El pronunciamiento de la titular del Ejecutivo federal surge ante la reciente dinámica política observada en la entidad sinaloense, donde el mandatario estatal interrumpió su ausencia para retomar el cargo durante unas horas antes de volver a solicitar su separación. Según la visión expresada por la presidenta Sheinbaum, este proceder genera incertidumbre en la administración pública local y contraviene la seriedad institucional que se espera de los gobernantes en funciones.

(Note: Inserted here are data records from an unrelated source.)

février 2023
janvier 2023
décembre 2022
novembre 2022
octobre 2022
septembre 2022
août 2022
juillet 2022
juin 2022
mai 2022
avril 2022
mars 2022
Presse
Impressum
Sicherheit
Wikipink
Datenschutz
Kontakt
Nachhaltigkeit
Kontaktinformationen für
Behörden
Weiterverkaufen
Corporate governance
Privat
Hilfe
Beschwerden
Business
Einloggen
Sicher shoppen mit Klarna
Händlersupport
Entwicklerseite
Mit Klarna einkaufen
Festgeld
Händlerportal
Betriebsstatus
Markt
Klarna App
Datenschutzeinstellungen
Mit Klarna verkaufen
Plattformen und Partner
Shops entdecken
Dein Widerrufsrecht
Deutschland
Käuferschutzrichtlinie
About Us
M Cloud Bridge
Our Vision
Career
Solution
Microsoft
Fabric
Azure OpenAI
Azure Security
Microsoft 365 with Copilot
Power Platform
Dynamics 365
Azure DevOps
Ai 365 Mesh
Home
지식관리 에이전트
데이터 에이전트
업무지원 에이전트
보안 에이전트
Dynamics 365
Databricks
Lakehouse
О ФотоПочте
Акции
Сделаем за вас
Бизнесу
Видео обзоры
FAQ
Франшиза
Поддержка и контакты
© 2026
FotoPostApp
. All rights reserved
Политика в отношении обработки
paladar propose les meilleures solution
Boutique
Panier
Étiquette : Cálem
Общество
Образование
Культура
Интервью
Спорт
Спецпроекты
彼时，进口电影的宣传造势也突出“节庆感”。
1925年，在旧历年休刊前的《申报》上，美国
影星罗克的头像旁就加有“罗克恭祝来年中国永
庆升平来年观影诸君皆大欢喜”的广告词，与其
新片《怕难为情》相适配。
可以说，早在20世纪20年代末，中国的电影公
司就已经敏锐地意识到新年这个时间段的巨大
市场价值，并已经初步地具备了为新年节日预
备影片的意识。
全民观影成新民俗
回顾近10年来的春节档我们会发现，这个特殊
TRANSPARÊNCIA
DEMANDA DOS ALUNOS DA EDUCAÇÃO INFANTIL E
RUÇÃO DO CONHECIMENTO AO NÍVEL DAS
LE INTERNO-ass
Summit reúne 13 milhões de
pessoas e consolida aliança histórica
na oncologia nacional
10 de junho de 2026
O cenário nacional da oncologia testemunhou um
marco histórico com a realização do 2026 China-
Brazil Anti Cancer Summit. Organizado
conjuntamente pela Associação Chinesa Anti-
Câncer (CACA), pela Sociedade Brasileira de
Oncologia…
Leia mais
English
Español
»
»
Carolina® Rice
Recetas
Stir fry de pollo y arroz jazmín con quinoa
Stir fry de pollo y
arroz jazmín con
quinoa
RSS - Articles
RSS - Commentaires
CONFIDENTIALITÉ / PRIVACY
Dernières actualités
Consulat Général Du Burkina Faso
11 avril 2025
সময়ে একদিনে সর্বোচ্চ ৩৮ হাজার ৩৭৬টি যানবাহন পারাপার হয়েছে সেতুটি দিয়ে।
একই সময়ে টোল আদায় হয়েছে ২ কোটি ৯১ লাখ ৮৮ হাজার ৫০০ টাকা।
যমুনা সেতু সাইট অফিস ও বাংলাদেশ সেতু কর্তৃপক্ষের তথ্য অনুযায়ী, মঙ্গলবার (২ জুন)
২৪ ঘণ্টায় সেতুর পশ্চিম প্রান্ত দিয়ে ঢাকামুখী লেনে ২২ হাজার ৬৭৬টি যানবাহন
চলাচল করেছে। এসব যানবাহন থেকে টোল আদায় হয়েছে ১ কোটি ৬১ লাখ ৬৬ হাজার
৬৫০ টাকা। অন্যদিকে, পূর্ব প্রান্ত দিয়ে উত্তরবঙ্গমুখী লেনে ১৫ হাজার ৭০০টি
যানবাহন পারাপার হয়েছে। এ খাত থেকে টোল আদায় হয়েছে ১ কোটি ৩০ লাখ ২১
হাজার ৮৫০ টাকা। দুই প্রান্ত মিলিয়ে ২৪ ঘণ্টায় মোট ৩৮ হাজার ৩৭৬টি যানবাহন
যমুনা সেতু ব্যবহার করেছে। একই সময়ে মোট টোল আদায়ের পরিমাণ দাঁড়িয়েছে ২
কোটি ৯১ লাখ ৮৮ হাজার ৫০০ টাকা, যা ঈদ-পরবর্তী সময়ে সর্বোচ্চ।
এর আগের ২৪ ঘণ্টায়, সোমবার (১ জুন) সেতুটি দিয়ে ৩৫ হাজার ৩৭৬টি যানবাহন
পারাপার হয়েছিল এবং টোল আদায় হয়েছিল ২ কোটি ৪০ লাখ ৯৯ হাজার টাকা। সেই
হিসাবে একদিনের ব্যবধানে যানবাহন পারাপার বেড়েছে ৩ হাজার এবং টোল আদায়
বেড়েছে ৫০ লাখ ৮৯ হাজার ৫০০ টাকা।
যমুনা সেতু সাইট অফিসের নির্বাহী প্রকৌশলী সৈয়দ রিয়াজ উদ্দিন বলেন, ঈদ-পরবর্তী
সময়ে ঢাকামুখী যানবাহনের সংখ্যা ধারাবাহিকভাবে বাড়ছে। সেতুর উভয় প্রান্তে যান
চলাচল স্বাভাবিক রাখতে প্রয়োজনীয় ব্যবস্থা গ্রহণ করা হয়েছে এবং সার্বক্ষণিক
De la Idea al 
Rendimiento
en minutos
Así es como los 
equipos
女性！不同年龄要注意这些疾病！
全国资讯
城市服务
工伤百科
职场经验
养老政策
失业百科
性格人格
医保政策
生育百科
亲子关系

Fuentes cercanas al equipo de la presidencia indicaron que la postura de la mandataria busca enfatizar la importancia de la continuidad en el ejercicio del mando gubernamental. Asimismo, se subrayó que, independientemente de las facultades legales que permitan tales movimientos, la responsabilidad política implica evitar acciones que puedan ser interpretadas como una falta de compromiso con la gobernabilidad del estado.
Aunque el gobierno federal mantiene una coordinación estrecha con las autoridades estatales para atender los temas de seguridad y bienestar en la región, la presidenta Sheinbaum aclaró que su opinión es un llamado a la prudencia política. La administración federal ha insistido en que la prioridad de cualquier gobierno estatal debe ser el acompañamiento constante a las necesidades de la población, especialmente ante los retos que enfrenta Sinaloa actualmente.
Finalmente, la presidenta reiteró que el respeto a las instituciones es fundamental para el fortalecimiento de la democracia mexicana. El equipo de comunicación de la presidencia enfatizó que, si bien el Ejecutivo federal respeta la autonomía de los estados, los gobernantes tienen la obligación ética de actuar con congruencia y estabilidad en el desempeño de sus tareas constitucionales.